In any embodiment of the second aspect, the second adhesive meets any one or more of the following conditions: (1) a molar content of the structural unit A in the second adhesive is 5% to 10%; (2) a molar content of the structural unit C in the second adhesive is 70% to 85%; and (3) a molar content of the structural unit D in the second adhesive is 5% to 20%. The structural unit C occupies a major proportion in the second adhesive, thereby providing more sufficient flexibility and adhesion to the second adhesive, enhancing the adhesive force of the insulating adhesive layer formed by the adhesive composition to the insulating filler and the positive electrode current collector.

In any embodiment of the second aspect, a weight-average molecular weight of the first adhesive is 500,000 to 1,500,000; further optionally, a difference in weight-average molecular weight between the first adhesive and the second adhesive is 100,000 to 1,500,000. This provides good suspension for the insulating filler, effectively preventing sedimentation of the insulating filler and improving the adhesive force of the insulating adhesive layer.

In any embodiment of the second aspect, the adhesion substance further includes an insulating filler and/or a dispersant. Carboxyl groups of the first adhesive and the second adhesive can form hydrogen bonds with the insulating filler, thereby improving the adhesion of the formed insulating adhesive layer.

In any embodiment of the second aspect of this application, a weight ratio of the insulating filler, the adhesive, and the dispersant is (70-90):(10-25):0.4. The insulating filler can be used to reduce costs, and the dispersant can not only improve the dispersion effect of the insulating filler in the adhesive, but also avoid interference with the subsequent crosslinking of the adhesive. Moreover, there is enough adhesive to provide good adhesive force.

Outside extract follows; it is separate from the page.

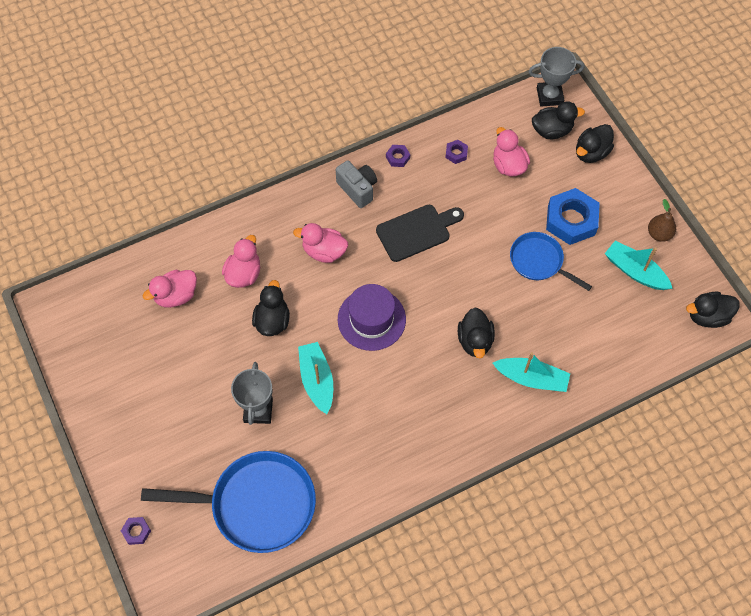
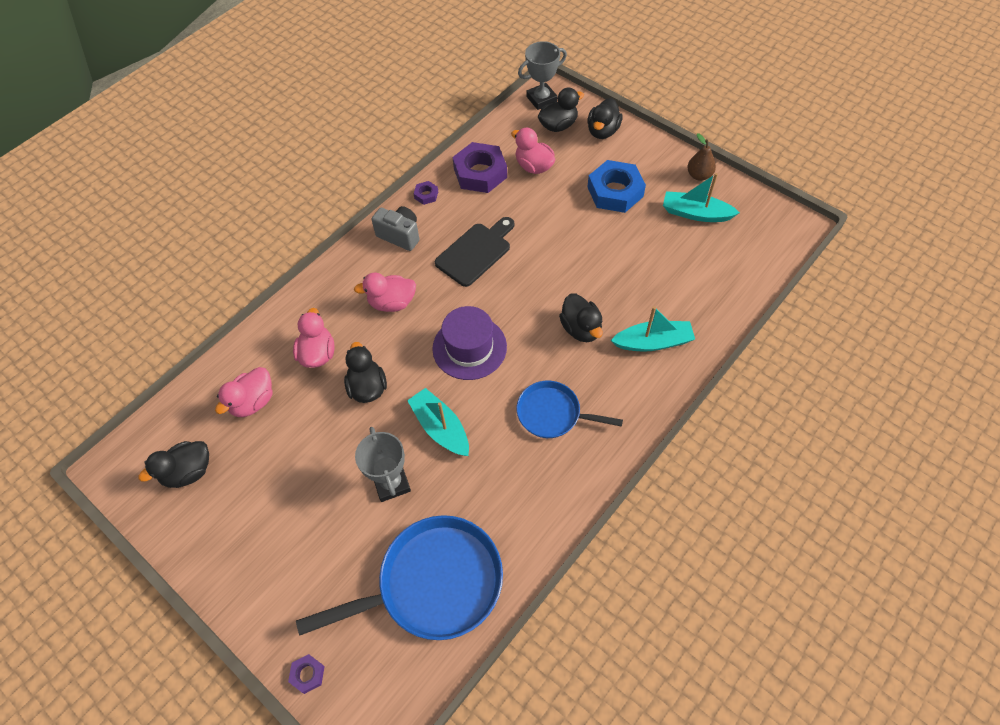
camera: 20 degrees left, 5 degrees down
purple nut [445,140,468,164] -> purple nut [453,142,507,193], size x2.23
blue pan [510,232,592,291] -> blue pan moved to [517,381,623,438]
black duck [686,292,740,328] -> black duck moved to [138,441,209,488]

In any embodiment of the second aspect, the insulating filler includes any one or more of aluminum oxide, magnesium oxide, silicon dioxide, titanium dioxide, barium titanate, aluminum nitride, silicon nitride, calcium hydroxide, magnesium hydroxide, aluminum hydroxide, mica, talc, boehmite, zeolite, apatite, kaolin, or glass powder; optionally, a median particle size by volume D50 of the insulating filler being ≤1 μm. Insulating fillers within this particle size range can be fully embedded in an insulating layer of conventional thickness, thereby effectively controlling friction of the insulating filler against the separator.

In any embodiment of the second aspect, the dispersant includes one or more of polyacrylate compounds, fatty alcohol polyether compounds, or polyether-modified siloxane compounds.

In any embodiment of the second aspect, the adhesive composition further includes a solvent; optionally, a solid content of the adhesive composition being 20% to 40%; and further optionally, the solvent of the adhesive composition includes water.